- **DESCRIPTION OF THE TASK**
Replace every occurrence of "Rodzaj" with "Typ" throughout the data below, leaving all other text unchanged. Omit the pictures from your answer.
--- MATERIAL FOR THIS EXERCISE Enclosed Below ---
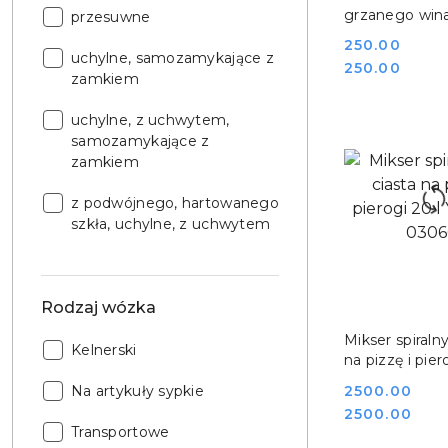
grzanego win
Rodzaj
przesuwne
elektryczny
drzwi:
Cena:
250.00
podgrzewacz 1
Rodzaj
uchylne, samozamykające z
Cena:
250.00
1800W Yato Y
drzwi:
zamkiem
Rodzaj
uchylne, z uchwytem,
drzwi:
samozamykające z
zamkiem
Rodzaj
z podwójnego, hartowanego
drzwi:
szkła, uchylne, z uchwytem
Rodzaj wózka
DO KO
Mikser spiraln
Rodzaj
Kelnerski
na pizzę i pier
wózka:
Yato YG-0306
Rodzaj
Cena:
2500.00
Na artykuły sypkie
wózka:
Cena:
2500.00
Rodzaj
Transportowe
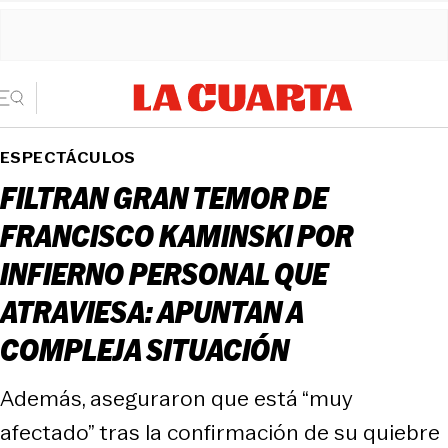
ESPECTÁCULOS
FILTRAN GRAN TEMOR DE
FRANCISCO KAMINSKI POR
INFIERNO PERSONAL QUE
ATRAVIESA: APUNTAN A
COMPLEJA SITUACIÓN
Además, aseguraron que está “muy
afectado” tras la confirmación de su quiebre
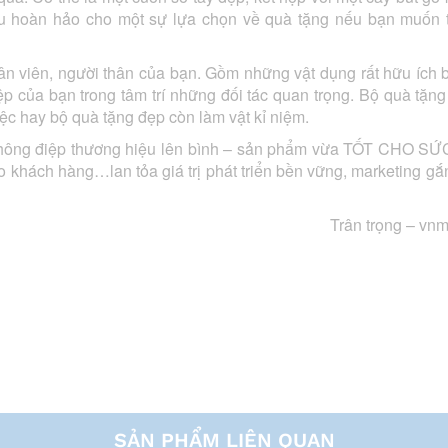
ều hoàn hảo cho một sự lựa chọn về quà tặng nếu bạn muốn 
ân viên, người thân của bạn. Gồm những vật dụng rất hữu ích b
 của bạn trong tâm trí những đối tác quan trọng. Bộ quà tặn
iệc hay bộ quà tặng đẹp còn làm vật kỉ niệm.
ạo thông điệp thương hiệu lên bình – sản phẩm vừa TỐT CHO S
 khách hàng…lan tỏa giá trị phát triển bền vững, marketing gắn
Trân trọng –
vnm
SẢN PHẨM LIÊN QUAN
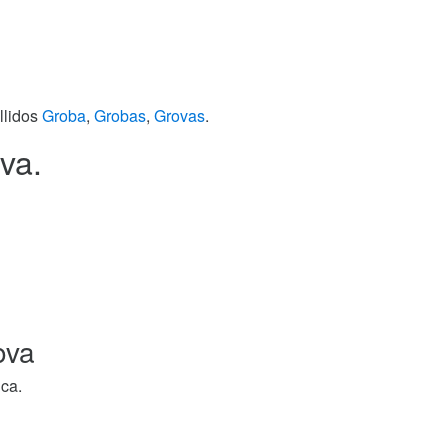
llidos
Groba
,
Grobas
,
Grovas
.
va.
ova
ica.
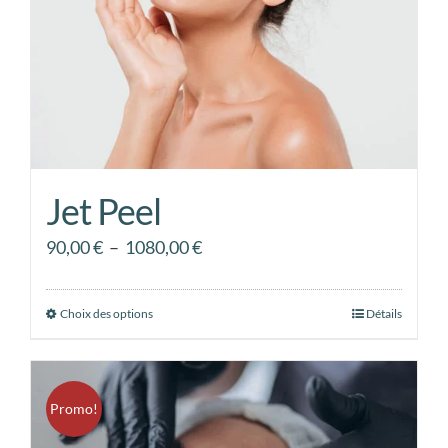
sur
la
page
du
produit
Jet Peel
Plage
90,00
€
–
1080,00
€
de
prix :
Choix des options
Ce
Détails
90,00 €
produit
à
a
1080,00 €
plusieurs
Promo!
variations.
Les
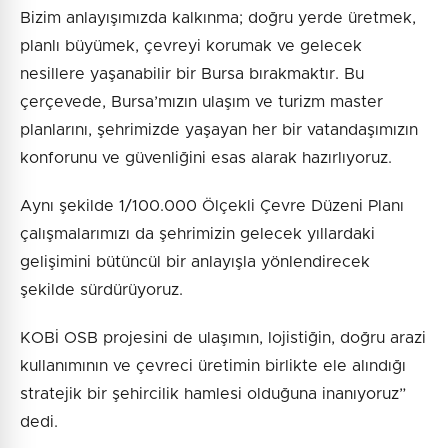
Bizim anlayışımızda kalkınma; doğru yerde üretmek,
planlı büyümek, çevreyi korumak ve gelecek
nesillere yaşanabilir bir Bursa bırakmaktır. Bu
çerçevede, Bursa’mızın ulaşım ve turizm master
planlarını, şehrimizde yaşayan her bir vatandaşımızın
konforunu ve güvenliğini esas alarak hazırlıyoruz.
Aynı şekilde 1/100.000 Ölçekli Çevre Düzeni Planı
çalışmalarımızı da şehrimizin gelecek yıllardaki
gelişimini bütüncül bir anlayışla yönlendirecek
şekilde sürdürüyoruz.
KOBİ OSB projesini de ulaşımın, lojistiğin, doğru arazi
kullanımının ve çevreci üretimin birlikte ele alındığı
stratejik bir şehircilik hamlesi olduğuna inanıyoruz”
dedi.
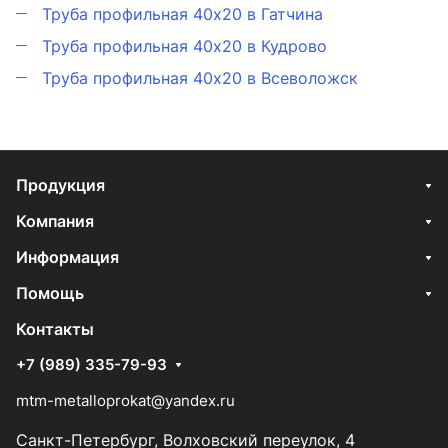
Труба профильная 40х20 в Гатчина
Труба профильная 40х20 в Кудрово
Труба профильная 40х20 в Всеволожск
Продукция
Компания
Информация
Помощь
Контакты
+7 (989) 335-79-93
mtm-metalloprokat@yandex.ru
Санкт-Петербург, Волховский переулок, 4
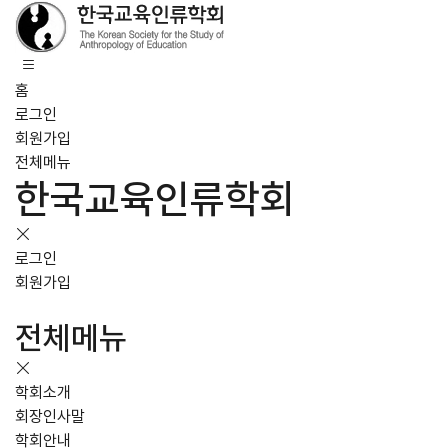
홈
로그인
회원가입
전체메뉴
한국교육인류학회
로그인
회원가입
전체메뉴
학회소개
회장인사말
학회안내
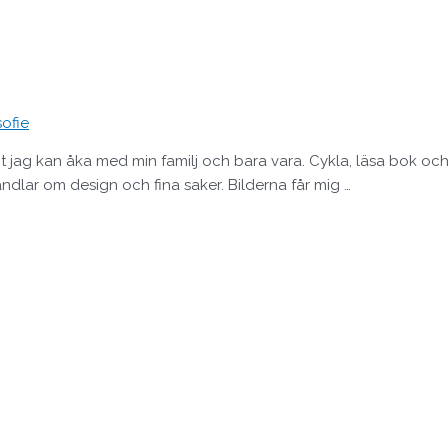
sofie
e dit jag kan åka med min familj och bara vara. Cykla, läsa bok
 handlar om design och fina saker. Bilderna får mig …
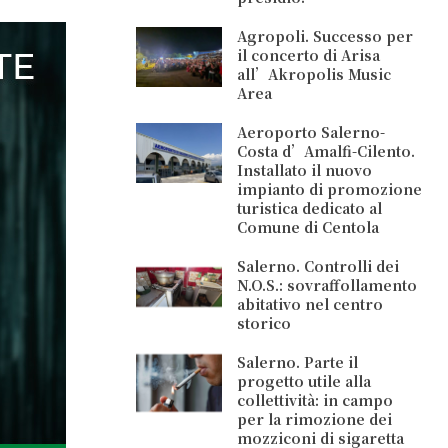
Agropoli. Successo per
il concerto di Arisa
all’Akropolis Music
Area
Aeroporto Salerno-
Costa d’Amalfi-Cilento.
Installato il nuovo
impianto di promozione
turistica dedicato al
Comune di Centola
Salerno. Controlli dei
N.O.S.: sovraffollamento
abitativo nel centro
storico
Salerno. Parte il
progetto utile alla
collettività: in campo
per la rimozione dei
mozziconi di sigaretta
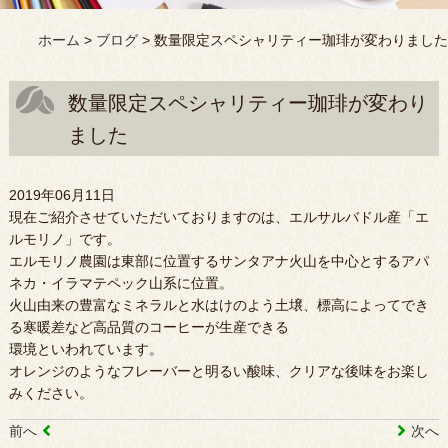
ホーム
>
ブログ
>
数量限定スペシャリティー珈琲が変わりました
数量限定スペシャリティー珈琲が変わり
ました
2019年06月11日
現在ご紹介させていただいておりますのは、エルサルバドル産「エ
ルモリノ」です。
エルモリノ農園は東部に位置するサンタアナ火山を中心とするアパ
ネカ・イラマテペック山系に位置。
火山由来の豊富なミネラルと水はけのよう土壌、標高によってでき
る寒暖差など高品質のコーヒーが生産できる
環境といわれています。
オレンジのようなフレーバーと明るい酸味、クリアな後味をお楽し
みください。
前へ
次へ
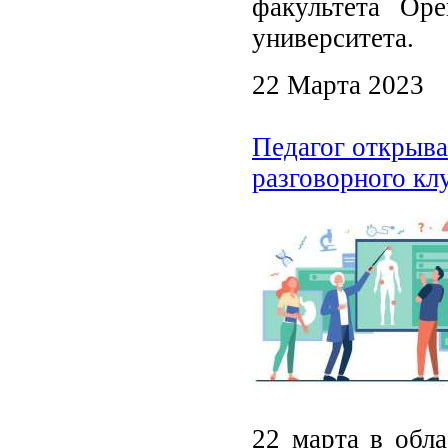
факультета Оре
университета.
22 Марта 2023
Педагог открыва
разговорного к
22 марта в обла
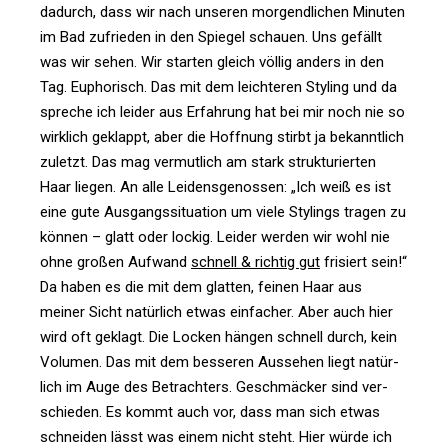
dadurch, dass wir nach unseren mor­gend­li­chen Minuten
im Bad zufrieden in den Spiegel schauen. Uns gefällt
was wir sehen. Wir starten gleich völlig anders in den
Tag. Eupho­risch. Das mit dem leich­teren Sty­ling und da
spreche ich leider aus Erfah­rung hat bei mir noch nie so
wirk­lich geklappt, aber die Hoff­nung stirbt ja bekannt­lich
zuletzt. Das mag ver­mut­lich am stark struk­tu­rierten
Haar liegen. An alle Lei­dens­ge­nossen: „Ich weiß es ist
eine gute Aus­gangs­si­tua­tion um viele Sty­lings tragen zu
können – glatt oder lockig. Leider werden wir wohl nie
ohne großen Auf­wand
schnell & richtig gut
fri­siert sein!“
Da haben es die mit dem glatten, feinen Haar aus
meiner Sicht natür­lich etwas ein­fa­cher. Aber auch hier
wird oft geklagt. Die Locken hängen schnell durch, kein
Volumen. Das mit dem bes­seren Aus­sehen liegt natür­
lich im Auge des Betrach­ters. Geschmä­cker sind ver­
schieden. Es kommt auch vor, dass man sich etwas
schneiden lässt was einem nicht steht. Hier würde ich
--- End of Enclosed MATERIAL FOR THIS EXERCISE ---
- **RESULT**
grzanego win
Typ
przesuwne
elektryczny
drzwi:
Cena:
250.00
podgrzewacz 1
Typ
uchylne, samozamykające z
Cena:
250.00
1800W Yato Y
drzwi:
zamkiem
Typ
uchylne, z uchwytem,
drzwi:
samozamykające z
zamkiem
Typ
z podwójnego, hartowanego
drzwi:
szkła, uchylne, z uchwytem
Typ wózka
DO KO
Mikser spiraln
Typ
Kelnerski
na pizzę i pier
wózka:
Yato YG-0306
Typ
Cena:
2500.00
Na artykuły sypkie
wózka:
Cena:
2500.00
Typ
Transportowe
ESPECTÁCULOS
FILTRAN GRAN TEMOR DE
FRANCISCO KAMINSKI POR
INFIERNO PERSONAL QUE
ATRAVIESA: APUNTAN A
COMPLEJA SITUACIÓN
Además, aseguraron que está “muy
afectado” tras la confirmación de su quiebre
ều hoàn hảo cho một sự lựa chọn về quà tặng nếu bạn muốn 
ân viên, người thân của bạn. Gồm những vật dụng rất hữu ích b
 của bạn trong tâm trí những đối tác quan trọng. Bộ quà tặn
iệc hay bộ quà tặng đẹp còn làm vật kỉ niệm.
ạo thông điệp thương hiệu lên bình – sản phẩm vừa TỐT CHO S
 khách hàng…lan tỏa giá trị phát triển bền vững, marketing gắn
Trân trọng –
vnm
SẢN PHẨM LIÊN QUAN
llidos
Groba
,
Grobas
,
Grovas
.
va.
ova
ica.
sur
la
page
du
produit
Jet Peel
Plage
90,00
€
–
1080,00
€
de
prix :
Choix des options
Ce
Détails
90,00 €
produit
à
a
1080,00 €
plusieurs
Promo!
variations.
Les
Bizim anlayışımızda kalkınma; doğru yerde üretmek,
planlı büyümek, çevreyi korumak ve gelecek
nesillere yaşanabilir bir Bursa bırakmaktır. Bu
çerçevede, Bursa’mızın ulaşım ve turizm master
planlarını, şehrimizde yaşayan her bir vatandaşımızın
konforunu ve güvenliğini esas alarak hazırlıyoruz.
Aynı şekilde 1/100.000 Ölçekli Çevre Düzeni Planı
çalışmalarımızı da şehrimizin gelecek yıllardaki
gelişimini bütüncül bir anlayışla yönlendirecek
şekilde sürdürüyoruz.
KOBİ OSB projesini de ulaşımın, lojistiğin, doğru arazi
kullanımının ve çevreci üretimin birlikte ele alındığı
stratejik bir şehircilik hamlesi olduğuna inanıyoruz”
dedi.
Труба профильная 40х20 в Гатчина
Труба профильная 40х20 в Кудрово
Труба профильная 40х20 в Всеволожск
Продукция
Компания
Информация
Помощь
Контакты
+7 (989) 335-79-93
mtm-metalloprokat@yandex.ru
Санкт-Петербург, Волховский переулок, 4
홈
로그인
회원가입
전체메뉴
한국교육인류학회
로그인
회원가입
전체메뉴
학회소개
회장인사말
학회안내
sofie
e dit jag kan åka med min familj och bara vara. Cykla, läsa bok
 handlar om design och fina saker. Bilderna får mig …
Agropoli. Successo per
il concerto di Arisa
all’Akropolis Music
Area
Aeroporto Salerno-
Costa d’Amalfi-Cilento.
Installato il nuovo
impianto di promozione
turistica dedicato al
Comune di Centola
Salerno. Controlli dei
N.O.S.: sovraffollamento
abitativo nel centro
storico
Salerno. Parte il
progetto utile alla
collettività: in campo
per la rimozione dei
mozziconi di sigaretta
ホーム
>
ブログ
>
数量限定スペシャリティー珈琲が変わりました
数量限定スペシャリティー珈琲が変わり
ました
2019年06月11日
現在ご紹介させていただいておりますのは、エルサルバドル産「エ
ルモリノ」です。
エルモリノ農園は東部に位置するサンタアナ火山を中心とするアパ
ネカ・イラマテペック山系に位置。
火山由来の豊富なミネラルと水はけのよう土壌、標高によってでき
る寒暖差など高品質のコーヒーが生産できる
環境といわれています。
オレンジのようなフレーバーと明るい酸味、クリアな後味をお楽し
みください。
前へ
次へ
факультета Оре
университета.
22 Марта 2023
Педагог открыва
разговорного к
22 марта в обла
dadurch, dass wir nach unseren mor­gend­li­chen Minuten
im Bad zufrieden in den Spiegel schauen. Uns gefällt
was wir sehen. Wir starten gleich völlig anders in den
Tag. Eupho­risch. Das mit dem leich­teren Sty­ling und da
spreche ich leider aus Erfah­rung hat bei mir noch nie so
wirk­lich geklappt, aber die Hoff­nung stirbt ja bekannt­lich
zuletzt. Das mag ver­mut­lich am stark struk­tu­rierten
Haar liegen. An alle Lei­dens­ge­nossen: „Ich weiß es ist
eine gute Aus­gangs­si­tua­tion um viele Sty­lings tragen zu
können – glatt oder lockig. Leider werden wir wohl nie
ohne großen Auf­wand
schnell & richtig gut
fri­siert sein!“
Da haben es die mit dem glatten, feinen Haar aus
meiner Sicht natür­lich etwas ein­fa­cher. Aber auch hier
wird oft geklagt. Die Locken hängen schnell durch, kein
Volumen. Das mit dem bes­seren Aus­sehen liegt natür­
lich im Auge des Betrach­ters. Geschmä­cker sind ver­
schieden. Es kommt auch vor, dass man sich etwas
schneiden lässt was einem nicht steht. Hier würde ich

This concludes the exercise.